A new musical about televangelist Tammy Faye Bakker barely got off the ground at the Palace Theatre.
As 2024 draws to a close, TheaterMania looks back on some of the most jaw-dropping stories of the year.
Name a Broadway flop, and you’re bound to stir up strong opinions. Lempicka came and went, but it left behind a loyal fan base charmed by its quirky score and stellar performances. I couldn’t stand The Heart of Rock and Roll, but others thought it was an underrated, high-energy romp. And while I found Days of Wine and Roses and Swept Away too bleak, some would call them “deeply felt.”
But nearly everyone agrees: Elton John’s Tammy Faye, which fizzled out at the Palace Theatre this fall, is the new poster child for Broadway flops. Struggling at the box office from day one, it earned poor reviews and closed after just 24 previews and 29 performances. Even the Playbills were misprinted.
So how did Tammy Faye bomb when it was supposedly a West End hit?
Well, it wasn’t. The show ran at the Almeida Theatre in Islington, a 325-seat venue comparable in capacity to the Public’s Newman Theater. Yes, it sold out, but lots of shows do in spaces that intimate.
In New York, early signs of trouble were apparent.
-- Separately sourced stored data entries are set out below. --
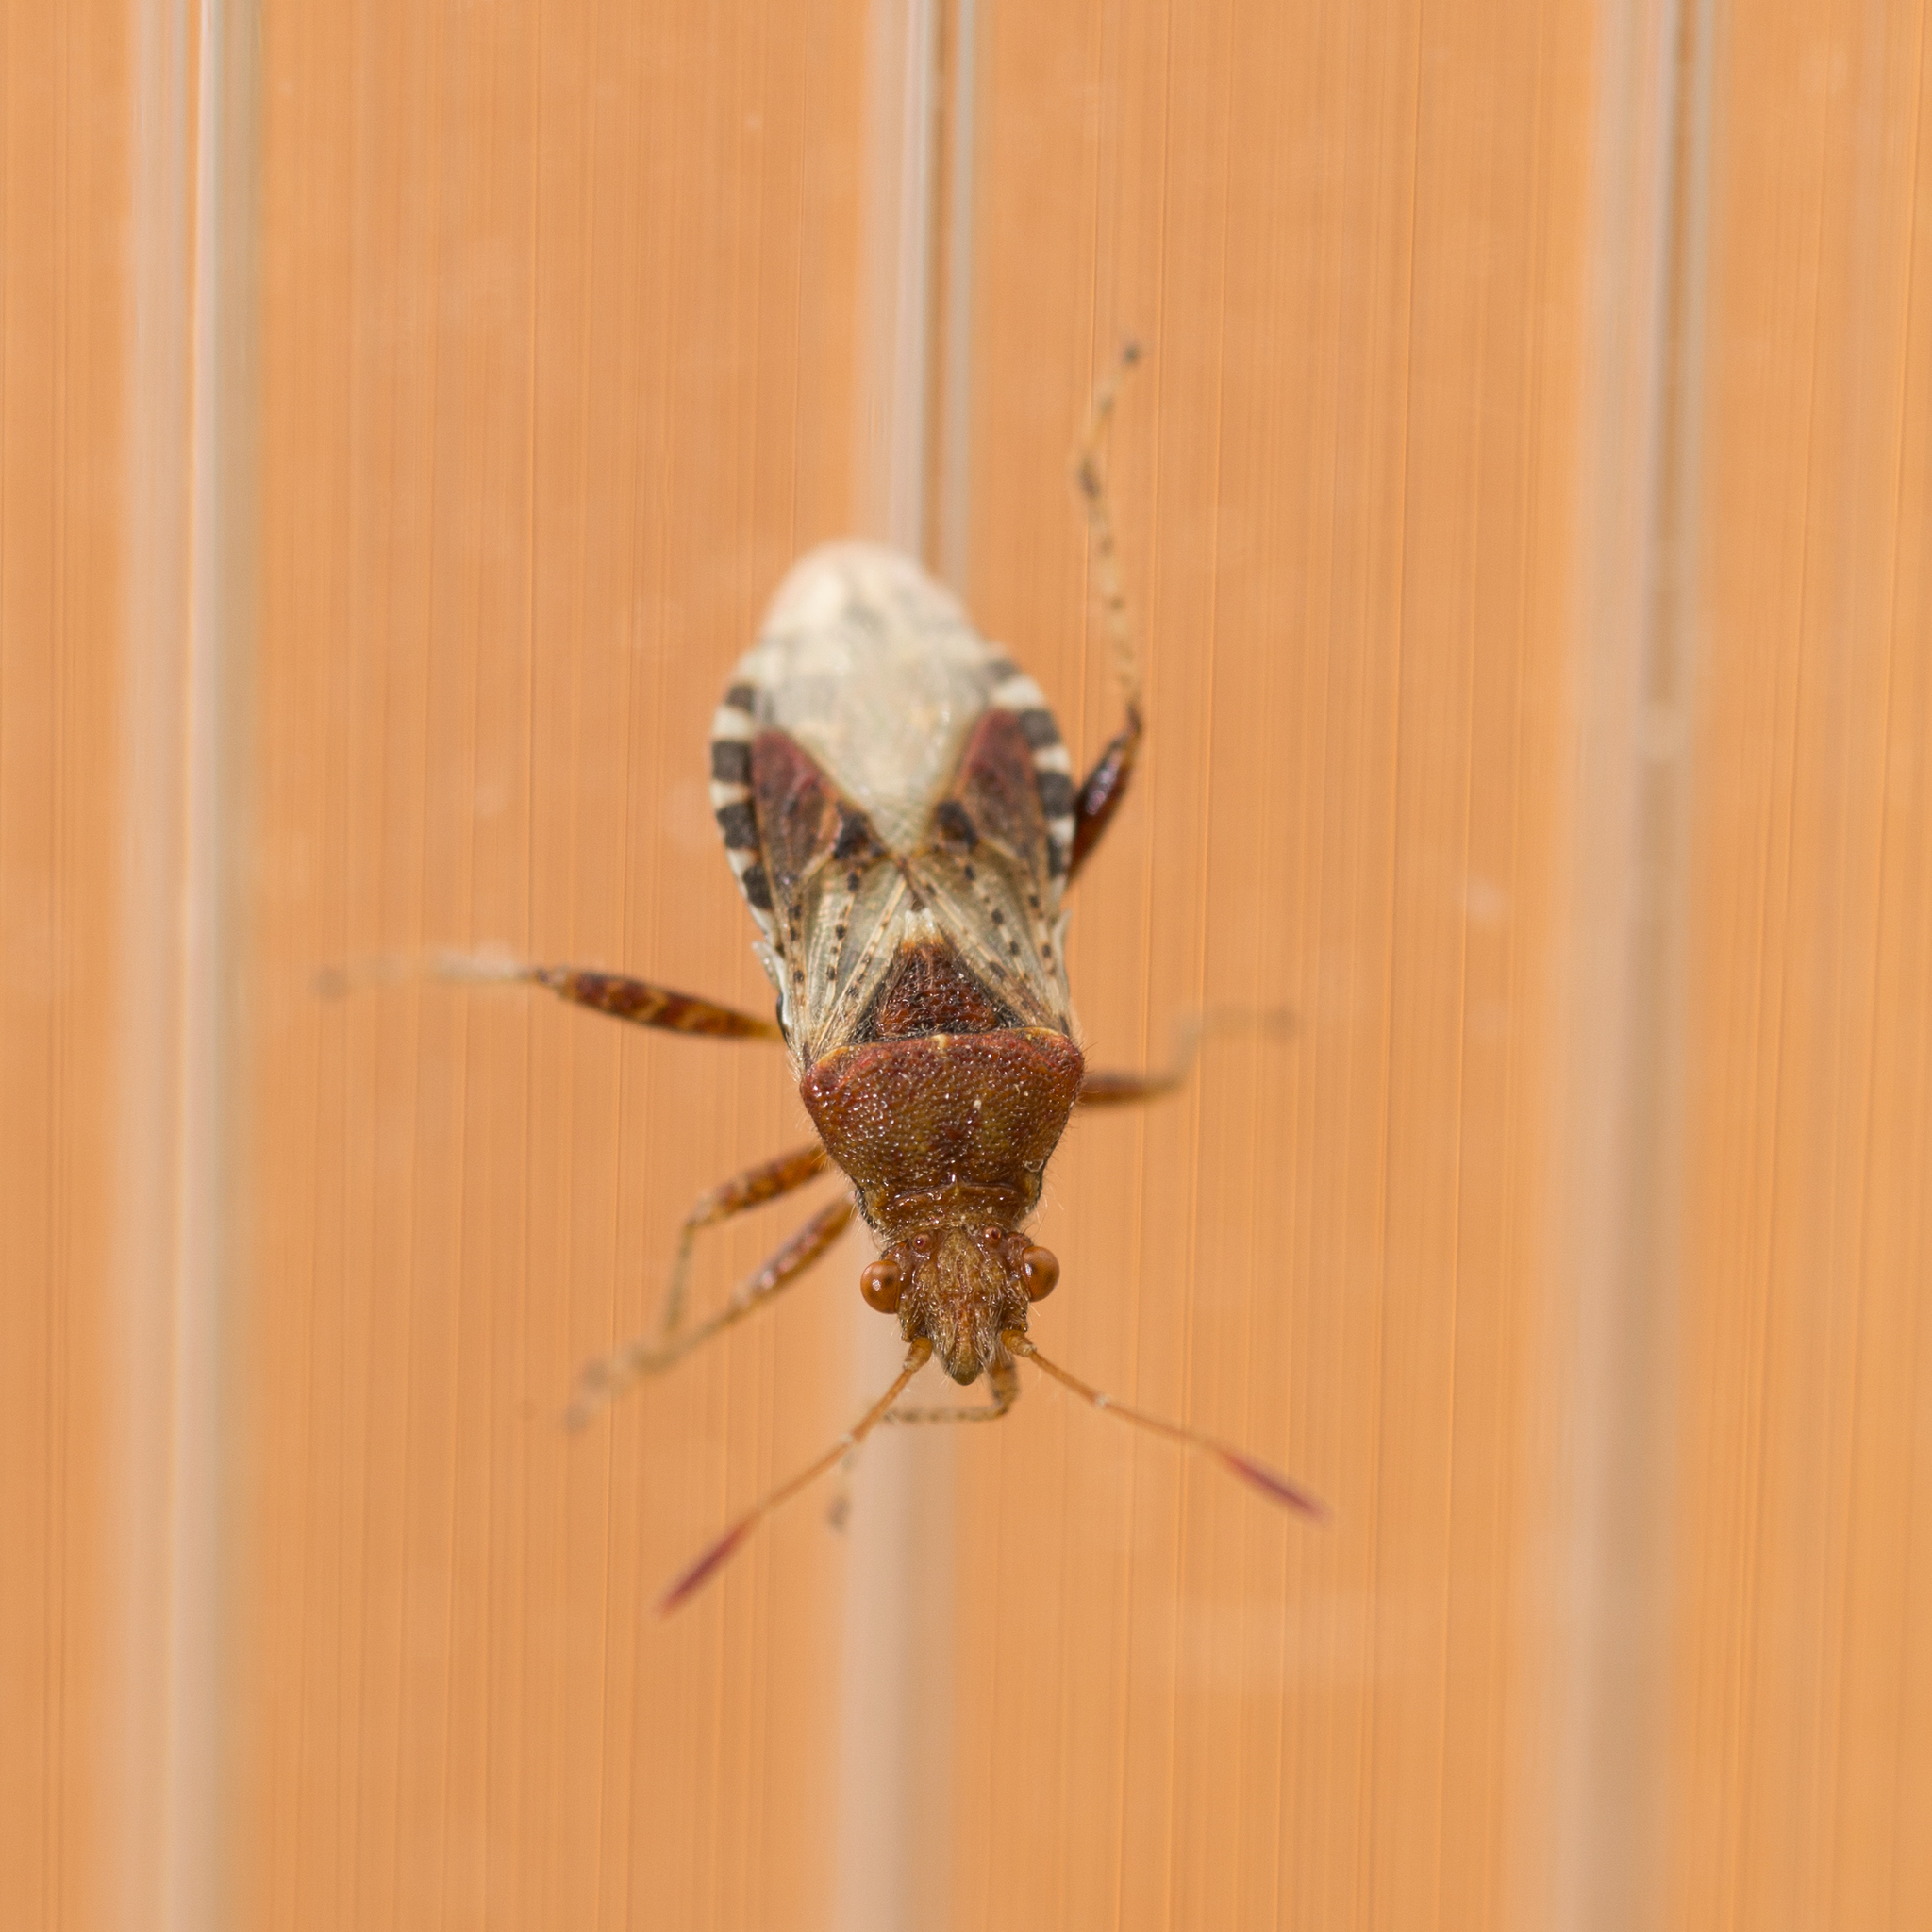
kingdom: Animalia
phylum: Arthropoda
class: Insecta
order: Hemiptera
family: Rhopalidae
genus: Rhopalus
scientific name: Rhopalus subrufus
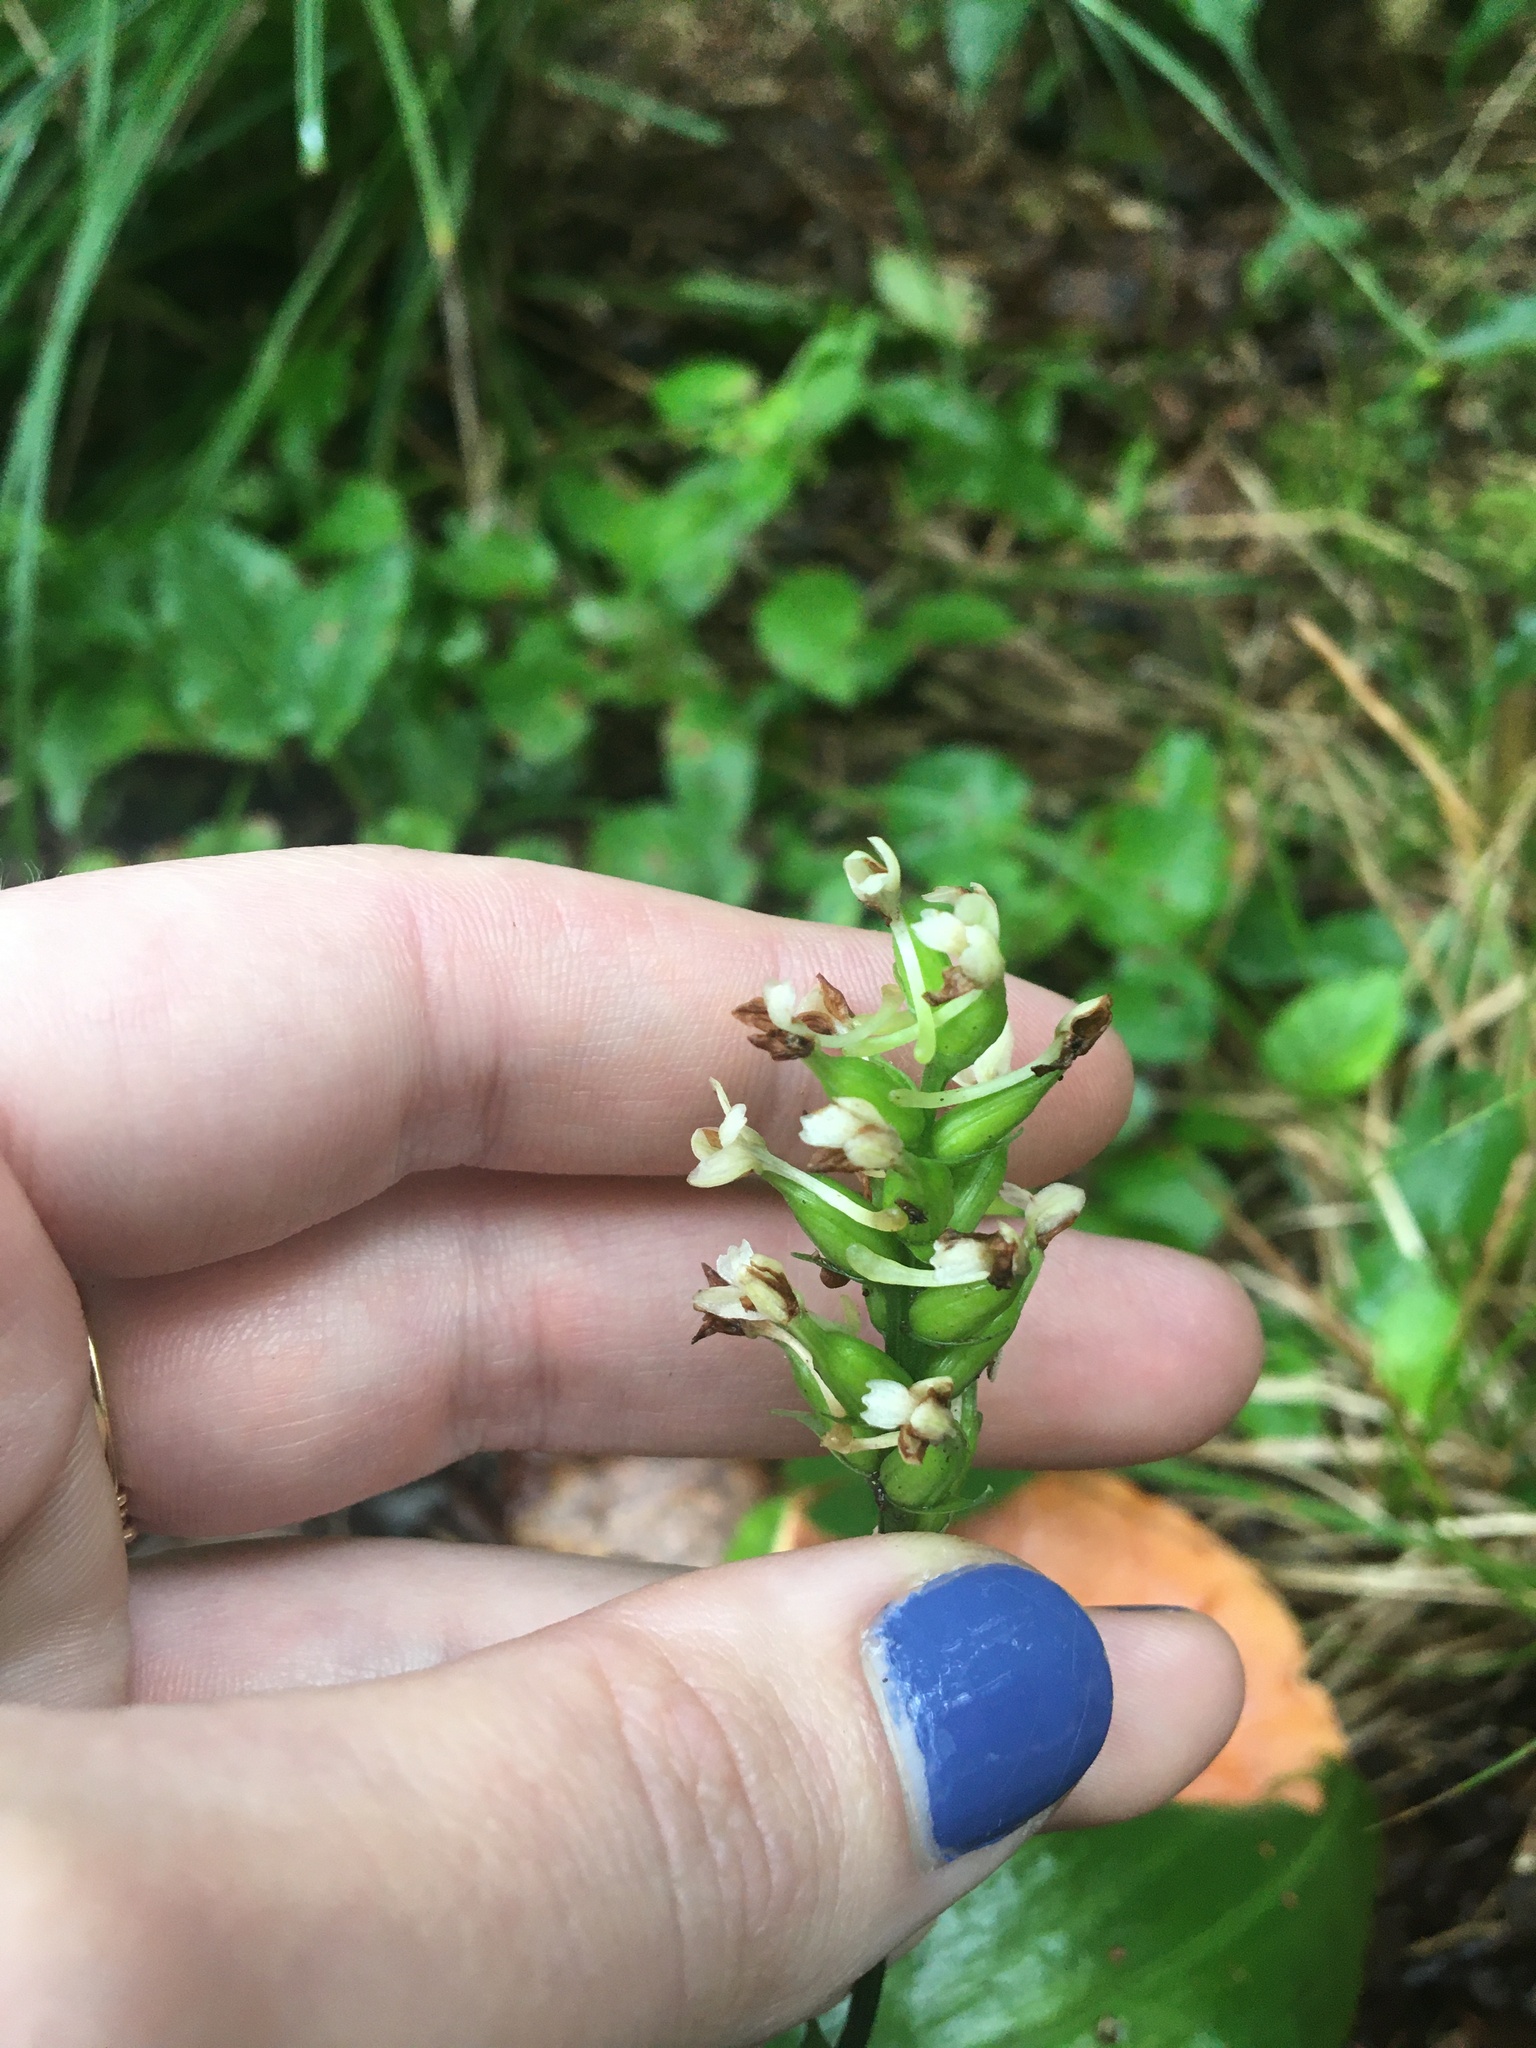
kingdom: Plantae
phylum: Tracheophyta
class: Liliopsida
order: Asparagales
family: Orchidaceae
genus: Platanthera
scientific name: Platanthera clavellata
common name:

Original London co-star Andrew Rannells revealed on the Tonys red carpet that he wouldn’t be joining the Broadway production after having been announced. Turns out his contract negotiations weren’t finished—a major red flag.
As for the show itself, as we noted in our review, it often felt like three different productions awkwardly stitched together. Playwright James Graham wrote a drama more about the rise of the Evangelical movement than Tammy Faye Bakker herself. Elton John’s score lacked his signature touch, and lyricist Jake Shears of Scissor Sisters delivered lyrics that swung from painfully earnest (“If You Came to See Me Cry”) to thoroughly campy (“He’s Inside Me”).
At no point could Rupert Goold’s production settle on a single tone. Not in the opening scene, where Tammy Faye (Katie Brayben) is talking to her proctologist before her colonoscopy. Not during the thorny solo where Jerry Falwell (Michael Cerveris) prays to the great TV satellite in the sky. And certainly not during the dimly lit scene where Jim Bakker (Christian Borle) has an affair. Sometimes it felt like satire, sometimes it felt sincere. Mostly, it felt like whiplash.
Timing really didn’t help. Opening a week after the election, Tammy Faye landed in a city that was already grappling with the real-life impact of religious fundamentalism. MAGA jokes might have hit differently a year ago, but by November 14, they weren’t jokes anymore. Word of mouth and reviews were bad, and it was reflected in ticket sales, which, even in its best-grossing week, didn’t crack $550,000.
Ultimately, dissecting why a show flopped is easy in hindsight. For Tammy Faye, there was no huge fall from grace like the show’s protagonist experiences, and there probably will never be the opportunity for a redemption arc like Lempicka might eventually receive. For Tammy Faye, it all boils down to one simple truth. People just didn’t want to see it. So it never had a prayer.